Could you copy out every line of the entries below, request text included, with each keypoint's x, y and depth value multiplied by 1.65 and rounded to a whole number (halves up)? Leave the box numbers and all other text unchanged, and omit the pictures.

^^^^^^^^

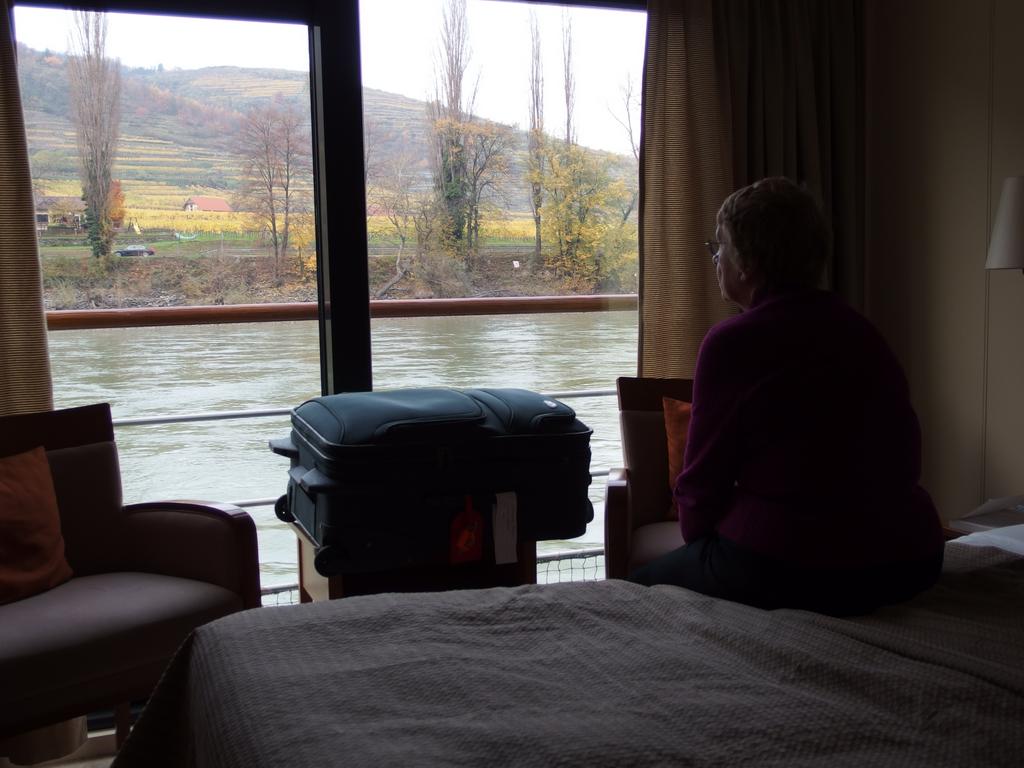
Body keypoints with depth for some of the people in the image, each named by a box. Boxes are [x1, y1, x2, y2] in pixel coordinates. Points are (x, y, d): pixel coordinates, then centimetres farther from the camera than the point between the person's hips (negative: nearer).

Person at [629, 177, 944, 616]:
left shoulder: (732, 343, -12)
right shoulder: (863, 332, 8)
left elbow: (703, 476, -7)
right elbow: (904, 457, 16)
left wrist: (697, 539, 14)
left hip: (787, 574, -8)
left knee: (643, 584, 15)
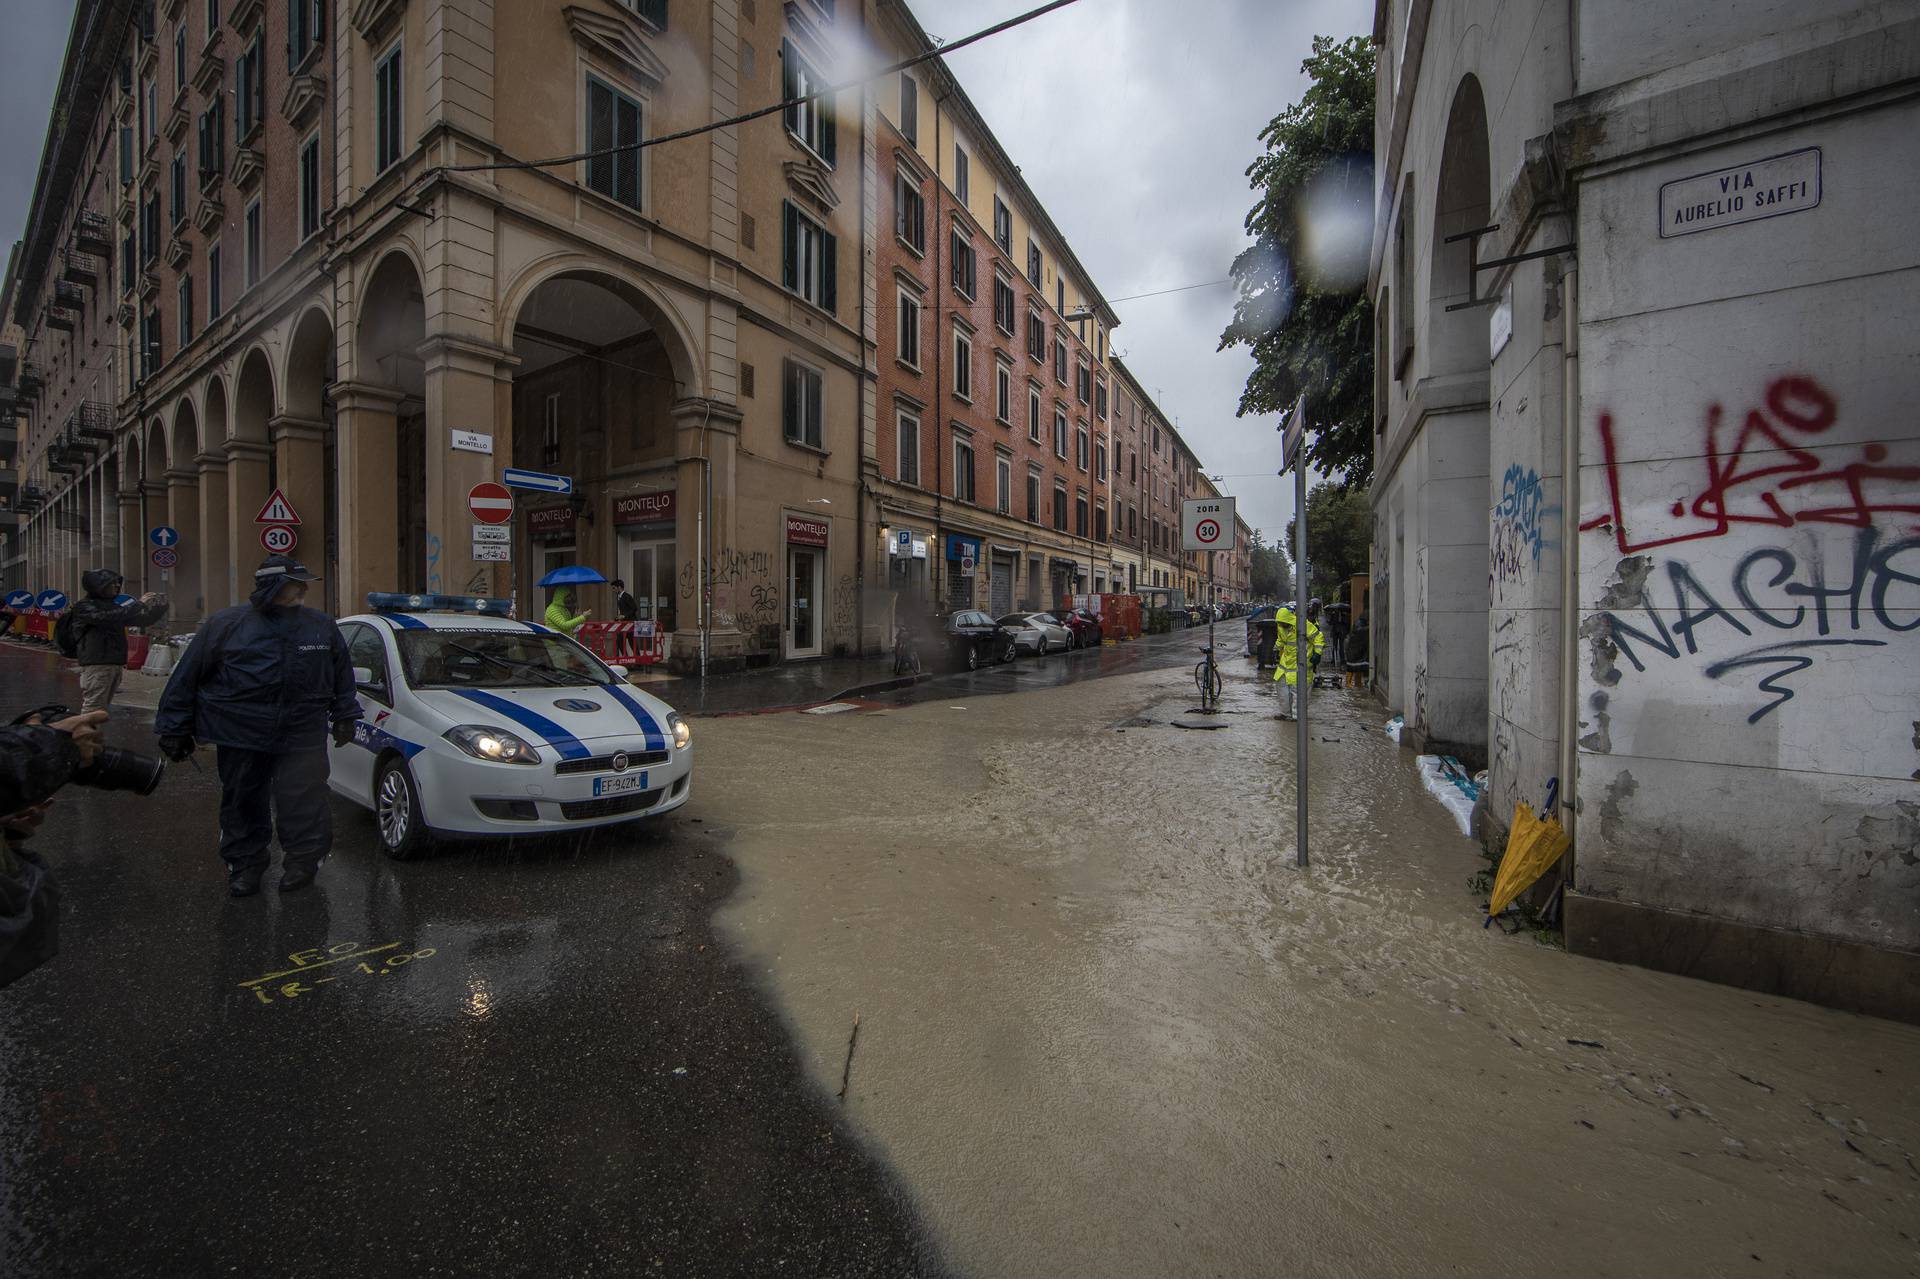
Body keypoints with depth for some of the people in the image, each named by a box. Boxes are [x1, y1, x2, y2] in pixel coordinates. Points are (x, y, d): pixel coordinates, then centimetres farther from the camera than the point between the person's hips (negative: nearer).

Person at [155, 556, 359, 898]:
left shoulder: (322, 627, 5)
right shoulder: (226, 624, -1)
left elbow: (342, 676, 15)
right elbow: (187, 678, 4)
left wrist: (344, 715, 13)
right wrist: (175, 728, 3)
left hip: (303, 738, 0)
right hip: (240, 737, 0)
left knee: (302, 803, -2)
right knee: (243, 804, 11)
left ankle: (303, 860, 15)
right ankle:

^^^^^^^^

**Answer to the problem:**
Body keypoints with depth for some of the people in the image, each named by a box. Boxes are [x1, y1, x2, y2] in pixel coordinates. Points are (x, y, d): pixel coordinates, then centimetres farther from the camera than the point between the person's hips (negative: nearer).

Person at [629, 177, 944, 616]:
left shoulder: (1208, 566, -20)
right shoulder: (1424, 548, 13)
left elbow: (1160, 785, -12)
right elbow: (1492, 754, 26)
left wrist: (1150, 889, 23)
left hip: (1299, 947, -13)
left knee: (1061, 964, 25)
Body keypoints with depth for some of the people in the image, each named by a box. Boxes are [x1, y1, x2, y2] in pixel coordinates. Points are (x, y, d): pixel coordinates, then centimetres farther from the camera than the point between the person's hips (negative: nearer).

Person at [155, 556, 359, 898]:
left shoulder: (531, 1035, 8)
right shoulder: (373, 1030, -2)
left elbow: (564, 1115, 25)
right elbow: (309, 1119, 7)
left wrist: (568, 1180, 21)
right wrist: (289, 1201, 5)
left hip: (500, 1218, 0)
right hip: (396, 1216, 0)
left knee: (498, 1325, -3)
right knee: (401, 1327, 18)
left ankle: (500, 1419, 25)
right ankle:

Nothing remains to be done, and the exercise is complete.